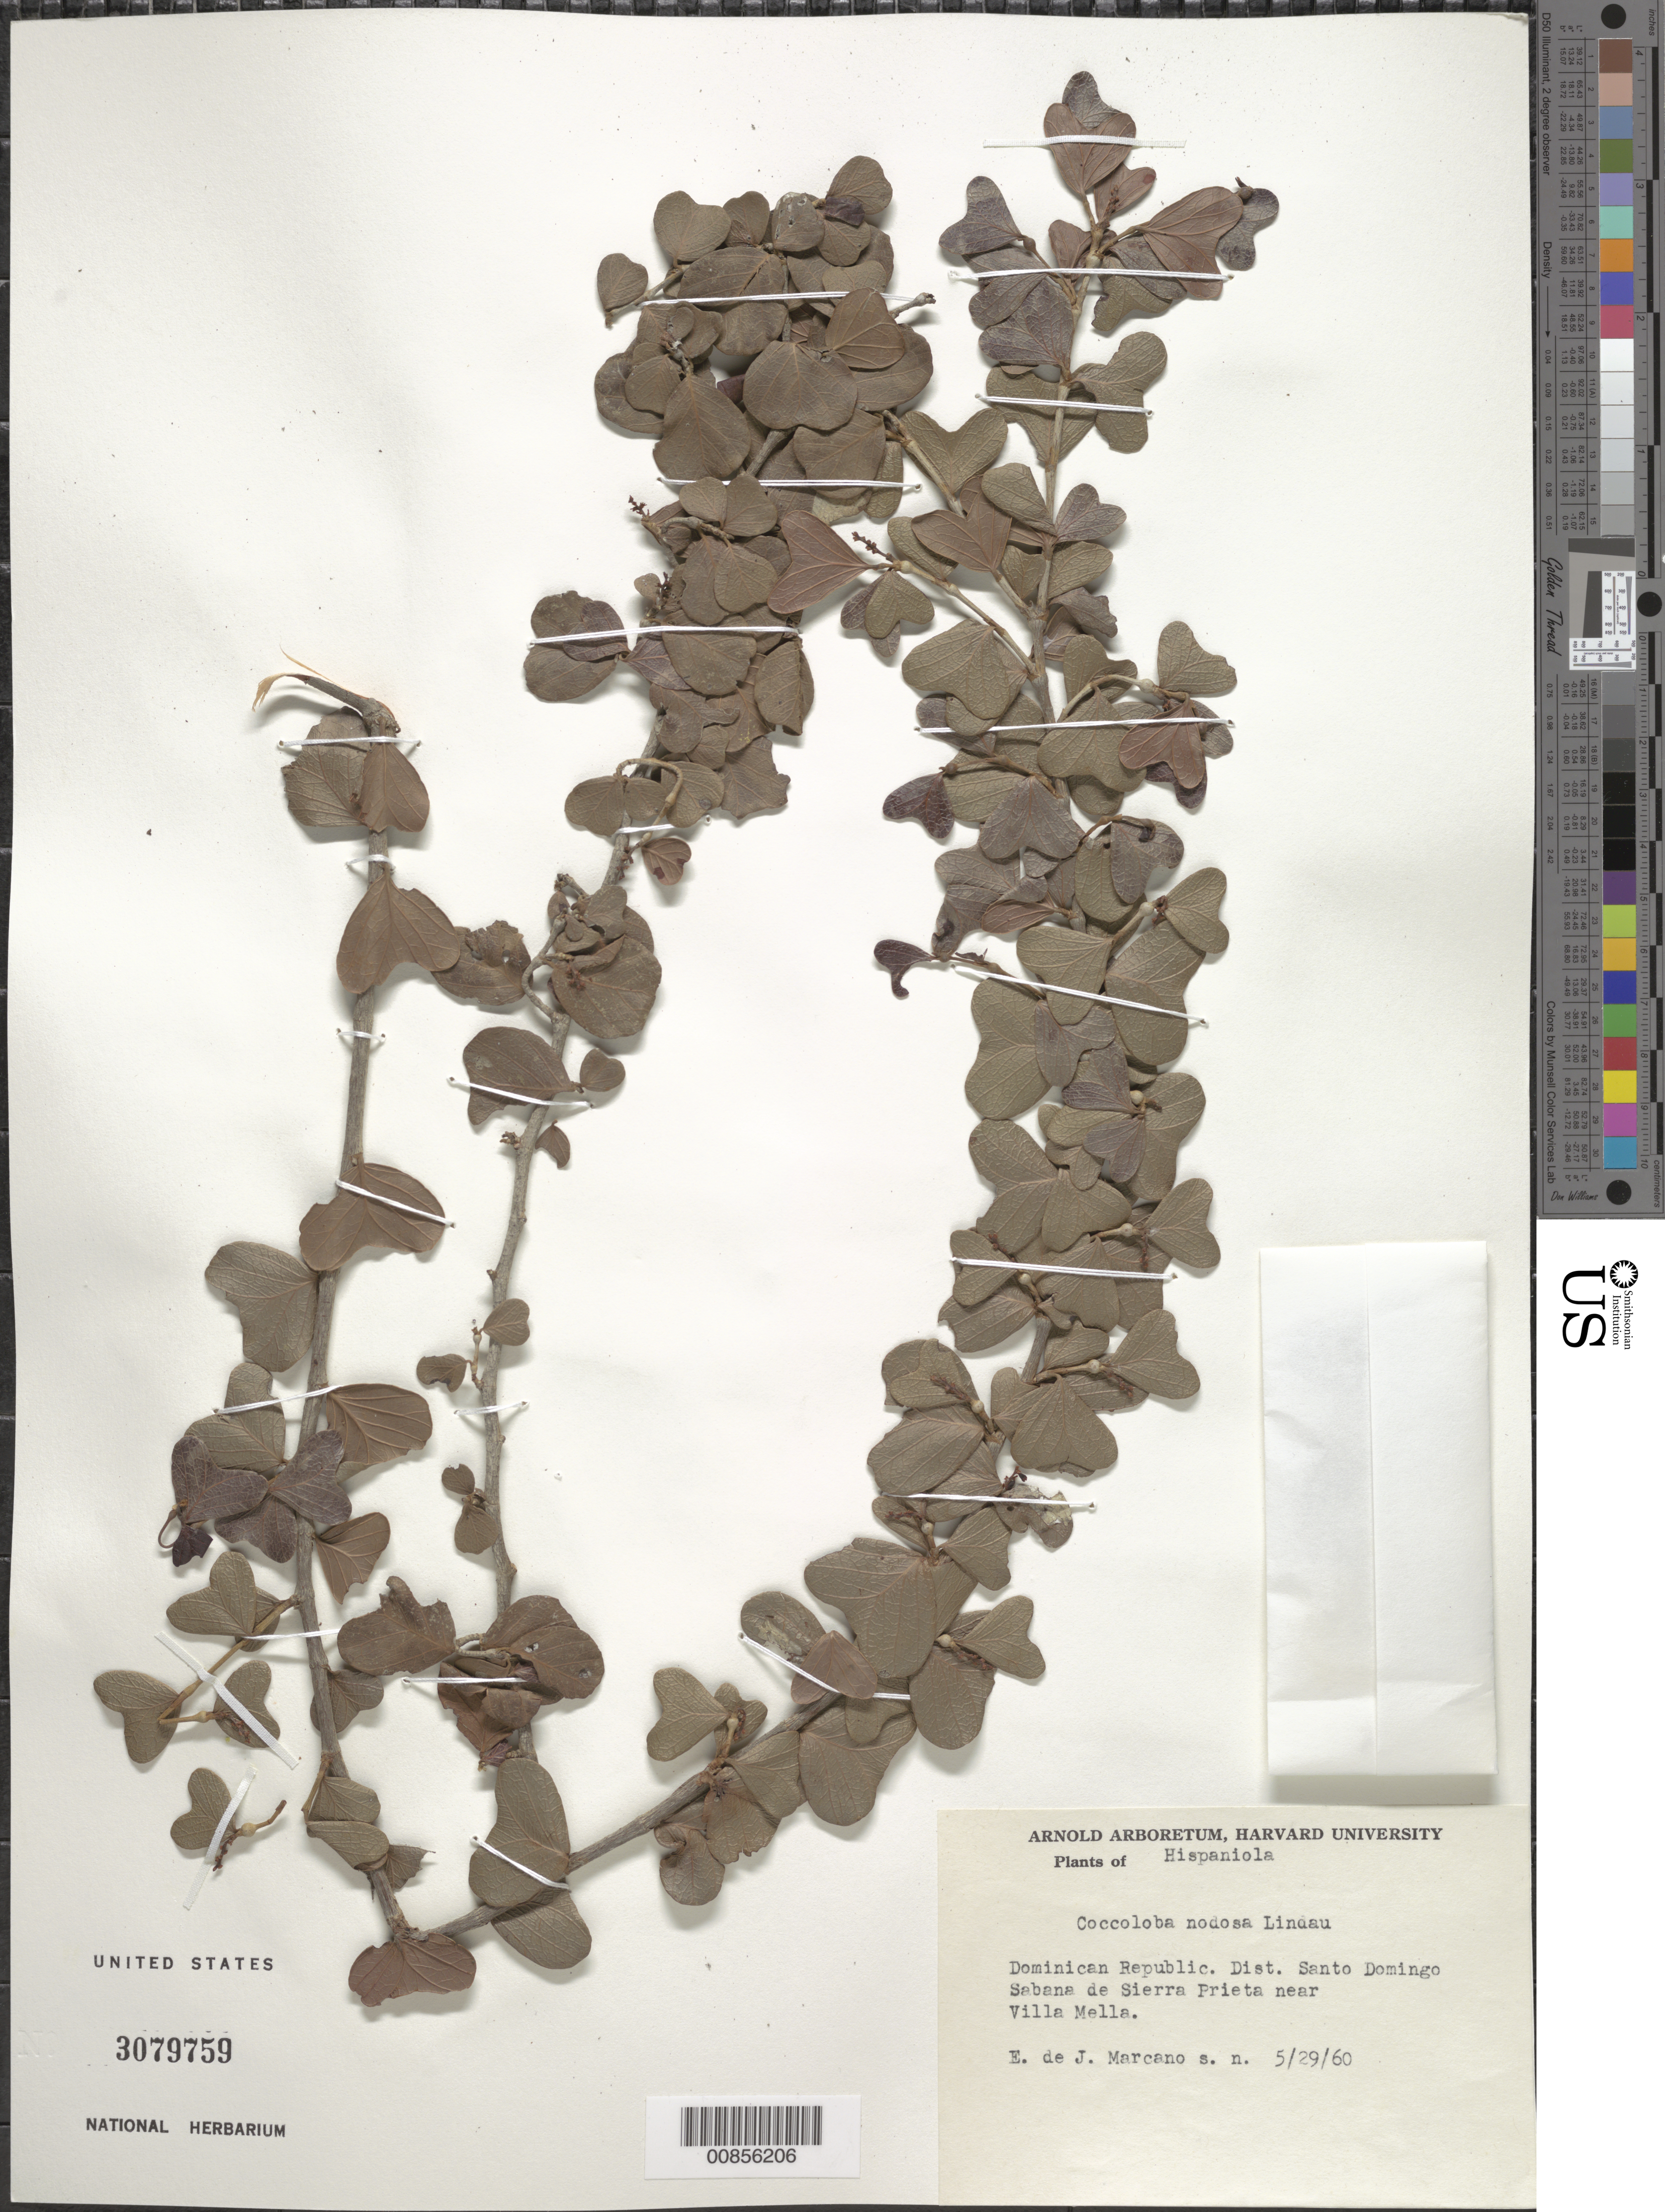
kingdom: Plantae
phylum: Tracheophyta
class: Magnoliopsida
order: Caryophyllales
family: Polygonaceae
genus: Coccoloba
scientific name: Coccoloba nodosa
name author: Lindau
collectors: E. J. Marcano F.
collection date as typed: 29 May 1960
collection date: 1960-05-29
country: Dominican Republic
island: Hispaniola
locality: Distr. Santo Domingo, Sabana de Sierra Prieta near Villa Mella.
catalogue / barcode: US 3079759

- - -

TO DO:
Reproduce the stretch of the entries from the line containing "order: Caryophyllales" through the line containing "locality: Distr. Santo", reproducing every line in its original form.

RESPONSE TO THIS TASK:
order: Caryophyllales
family: Polygonaceae
genus: Coccoloba
scientific name: Coccoloba nodosa
name author: Lindau
collectors: E. J. Marcano F.
collection date as typed: 29 May 1960
collection date: 1960-05-29
country: Dominican Republic
island: Hispaniola
locality: Distr. Santo Domingo, Sabana de Sierra Prieta near Villa Mella.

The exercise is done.